▶ [Exercise goal]: Go through the data and copy each line that holds "Limited".

━━━ Study material ━━━

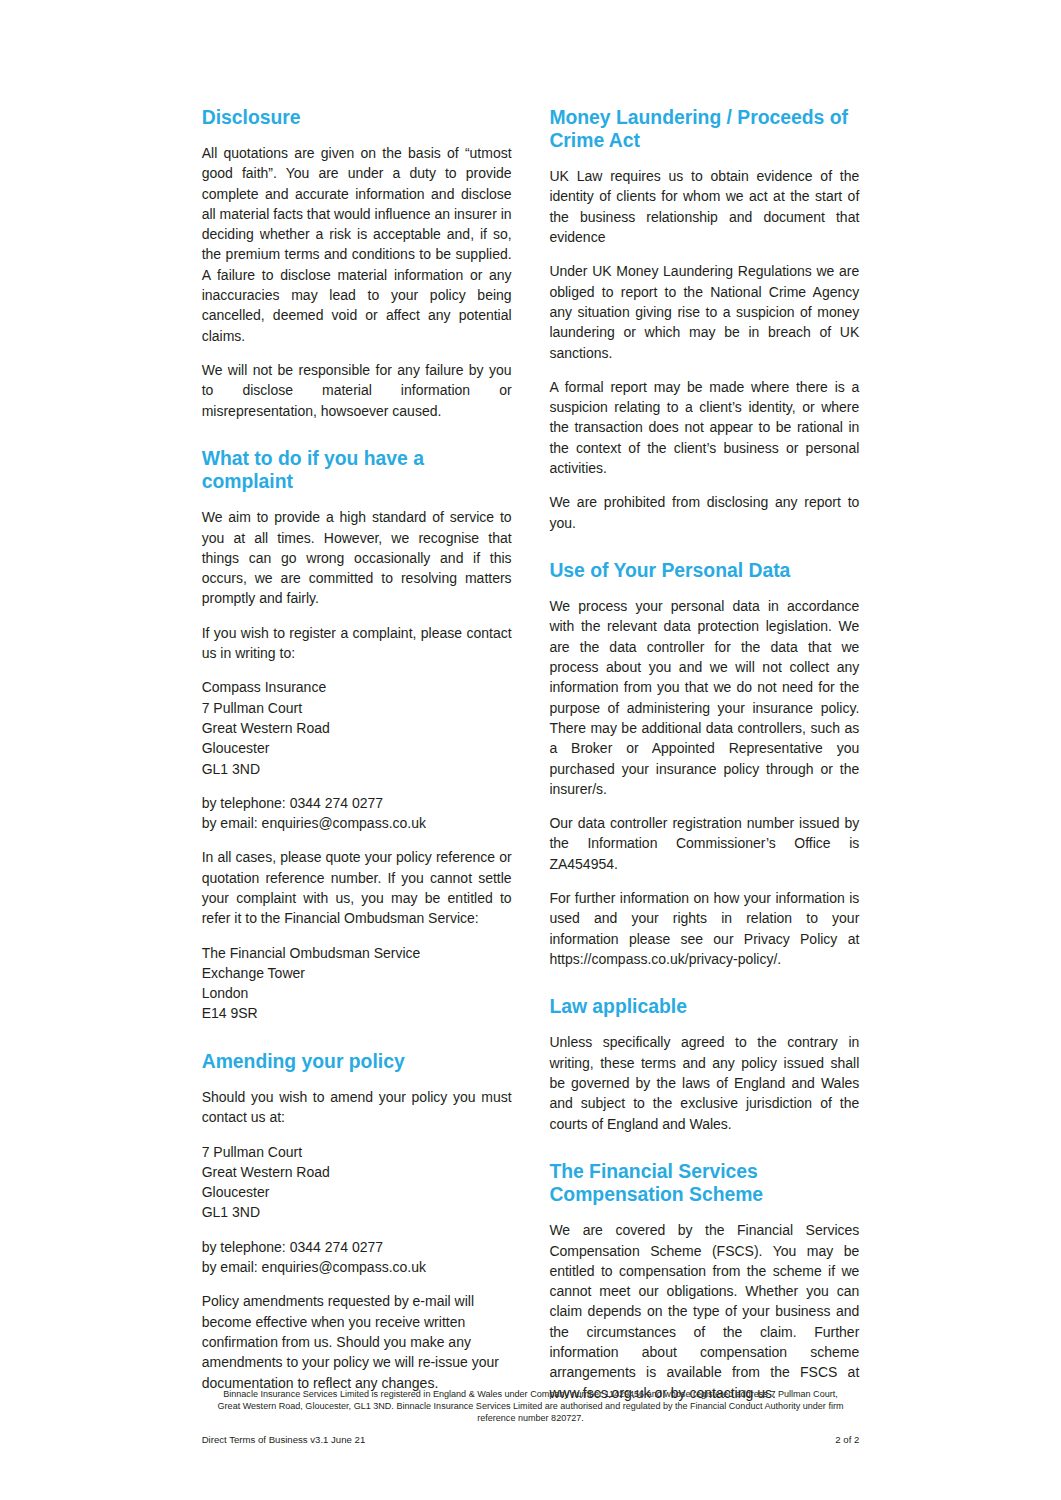Disclosure
All quotations are given on the basis of “utmost good faith”. You are under a duty to provide complete and accurate information and disclose all material facts that would influence an insurer in deciding whether a risk is acceptable and, if so, the premium terms and conditions to be supplied. A failure to disclose material information or any inaccuracies may lead to your policy being cancelled, deemed void or affect any potential claims.
We will not be responsible for any failure by you to disclose material information or misrepresentation, howsoever caused.
What to do if you have a complaint
We aim to provide a high standard of service to you at all times. However, we recognise that things can go wrong occasionally and if this occurs, we are committed to resolving matters promptly and fairly.
If you wish to register a complaint, please contact us in writing to:
Compass Insurance 7 Pullman Court Great Western Road Gloucester GL1 3ND
by telephone: 0344 274 0277 by email: enquiries@compass.co.uk
In all cases, please quote your policy reference or quotation reference number. If you cannot settle your complaint with us, you may be entitled to refer it to the Financial Ombudsman Service:
The Financial Ombudsman Service Exchange Tower London E14 9SR
Amending your policy
Should you wish to amend your policy you must contact us at:
7 Pullman Court Great Western Road Gloucester GL1 3ND
by telephone: 0344 274 0277 by email: enquiries@compass.co.uk
Policy amendments requested by e-mail will become effective when you receive written confirmation from us. Should you make any amendments to your policy we will re-issue your documentation to reflect any changes.
Money Laundering / Proceeds of Crime Act
UK Law requires us to obtain evidence of the identity of clients for whom we act at the start of the business relationship and document that evidence
Under UK Money Laundering Regulations we are obliged to report to the National Crime Agency any situation giving rise to a suspicion of money laundering or which may be in breach of UK sanctions.
A formal report may be made where there is a suspicion relating to a client’s identity, or where the transaction does not appear to be rational in the context of the client’s business or personal activities.
We are prohibited from disclosing any report to you.
Use of Your Personal Data
We process your personal data in accordance with the relevant data protection legislation. We are the data controller for the data that we process about you and we will not collect any information from you that we do not need for the purpose of administering your insurance policy. There may be additional data controllers, such as a Broker or Appointed Representative you purchased your insurance policy through or the insurer/s.
Our data controller registration number issued by the Information Commissioner’s Office is ZA454954.
For further information on how your information is used and your rights in relation to your information please see our Privacy Policy at https://compass.co.uk/privacy-policy/.
Law applicable
Unless specifically agreed to the contrary in writing, these terms and any policy issued shall be governed by the laws of England and Wales and subject to the exclusive jurisdiction of the courts of England and Wales.
The Financial Services Compensation Scheme
We are covered by the Financial Services Compensation Scheme (FSCS). You may be entitled to compensation from the scheme if we cannot meet our obligations. Whether you can claim depends on the type of your business and the circumstances of the claim. Further information about compensation scheme arrangements is available from the FSCS at www.fscs.org.uk or by contacting us.
Binnacle Insurance Services Limited is registered in England & Wales under Company number 11429456 and whose registered address 7 Pullman Court,
Great Western Road, Gloucester, GL1 3ND. Binnacle Insurance Services Limited are authorised and regulated by the Financial Conduct Authority under firm reference number 820727.
Direct Terms of Business v3.1 June 21 2 of 2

━━━

▶ [Written answer]:
Binnacle Insurance Services Limited is registered in England & Wales under Company number 11429456 and whose registered address 7 Pullman Court,
Great Western Road, Gloucester, GL1 3ND. Binnacle Insurance Services Limited are authorised and regulated by the Financial Conduct Authority under firm reference number 820727.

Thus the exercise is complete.